Thursday, November 26, 2015

The Flying Dutchman @ Seoul Art Center

Wunderbar and Sehnsucht. Two German words that perfectly summed up my first experience in a German-language opera (or any opera performance, for that matter). My wonderful experience watching the Flying Dutchman by Richard Wagner begun even before the performance started. From the moment I stepped into the opera house in the Seoul Arts Center, the feeling felt epic. I felt I was taken into a sacred world where the best and musically gifted people were invited to perform. And though I am a complete newbie in the world of theater, arts and opera (I don't think watching the Phantom of the Opera movie counts), I felt I had been given the privilege to experience the magnificence of it all.    

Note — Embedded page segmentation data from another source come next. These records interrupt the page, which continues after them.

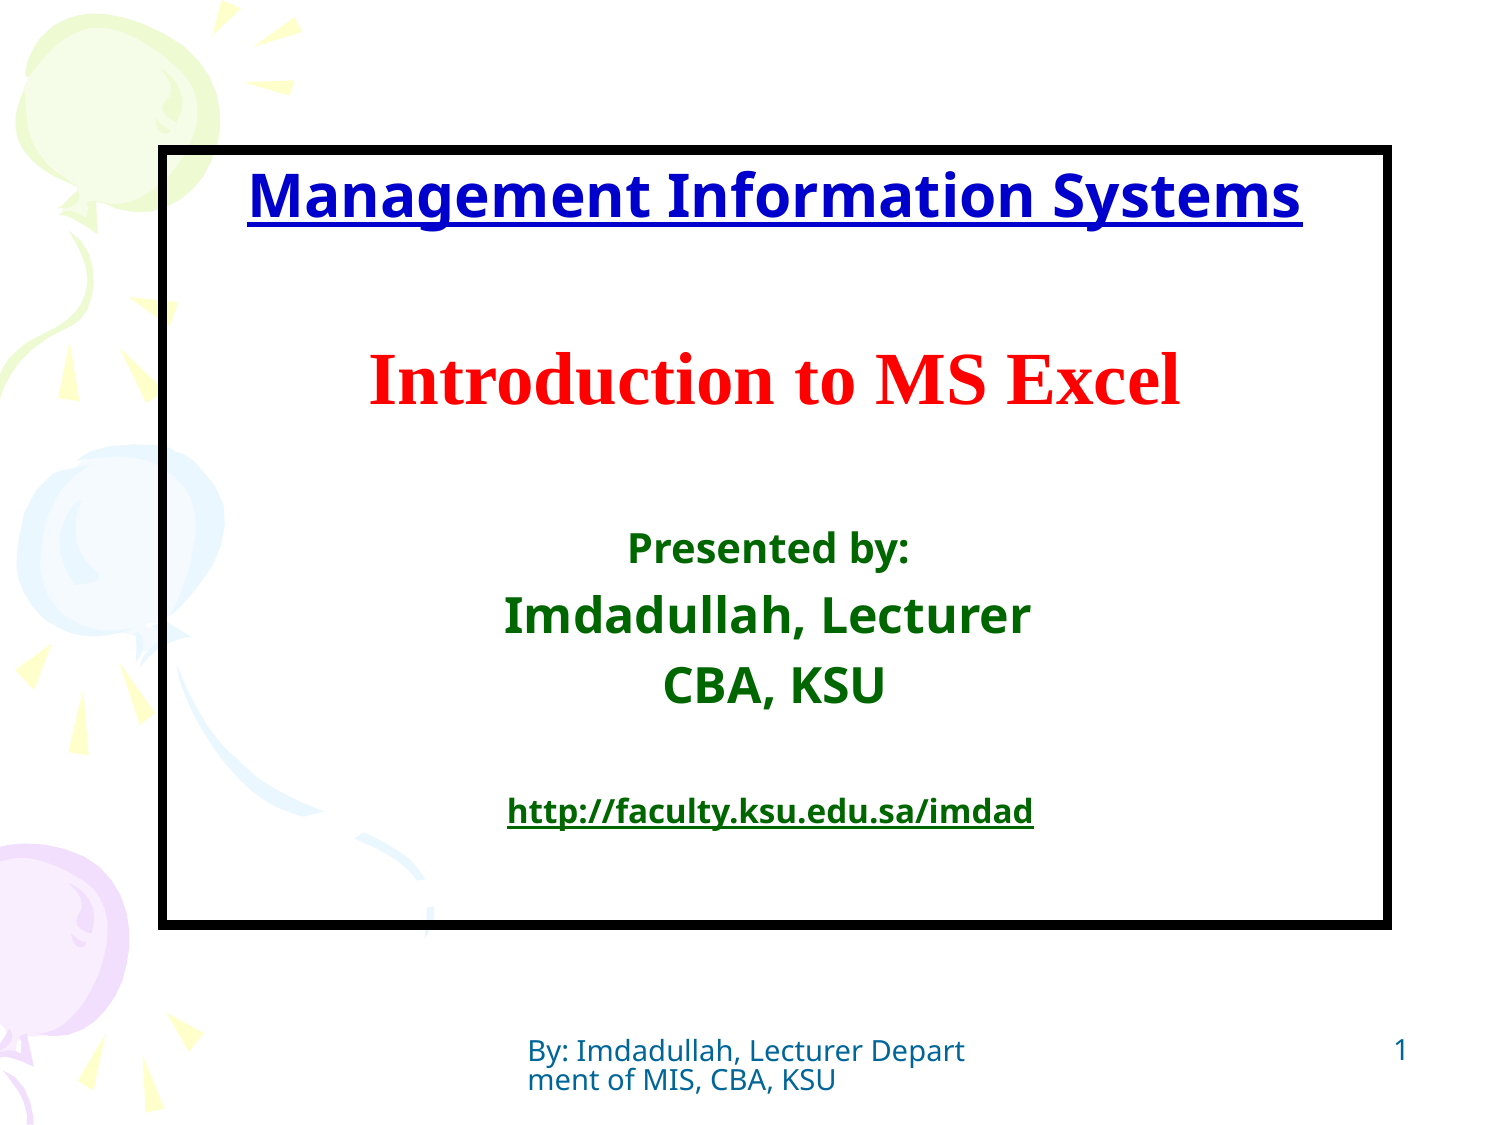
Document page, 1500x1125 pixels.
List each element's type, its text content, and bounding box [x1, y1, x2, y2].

footer By: Imdadullah, Lecturer Department of MIS, CBA, KSU [512, 1024, 988, 1101]
text_box [149, 125, 1350, 186]
text_box Management Information Systems Introduction to MS Excel Presented by: Imdadullah, Lecturer CBA, KSU http://faculty.ksu.edu.sa/imdad [162, 149, 1388, 925]
slide_number 1 [1074, 1023, 1426, 1100]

Simply put, the cast and music were amazing. Impressively orchestrated for almost 3 hours without intermission, the performance seemed out of this world. The solos and duets were just wonderful to behold. There is a huge difference seeing and hearing the performances live on stage than a cinema. And the story told out in an opera performance perfectly evoked the emotions and tensions the characters were feeling, something that hardly any Hollywood movie could ever do. The Dutchman's tragic tale of finding redemption and hope through the love of Senta, could indeed only be brought fully alive by the magic of opera. 

Yet it also left me with a tinge of "incurable longing" or Sehnsucht. Perhaps more of an observation, than a dramatic feeling, I thought of what "entertainment" was like during the long past history or more specifically in 1843 when the Flying Dutchman first premiered. Sitting in the opera house, I longed for the creative efforts and talent it took to compose and produce such an artistic piece. How long and how much industry it took for Richard Wagner to prepare an opera, and without Google and Microsoft Word! Nowadays, it seems movies, some good, some bad, go mostly rushed and without much thought (sorry Spectre, it seemed like you didn't know what to do with the villain, especially at the end). Maybe I'm complaining too much, but when I watched  Richard Wagner's opera, I felt what perhaps the Dutchman felt when he met Senta for the first time, Wunderbar and Sehnsucht.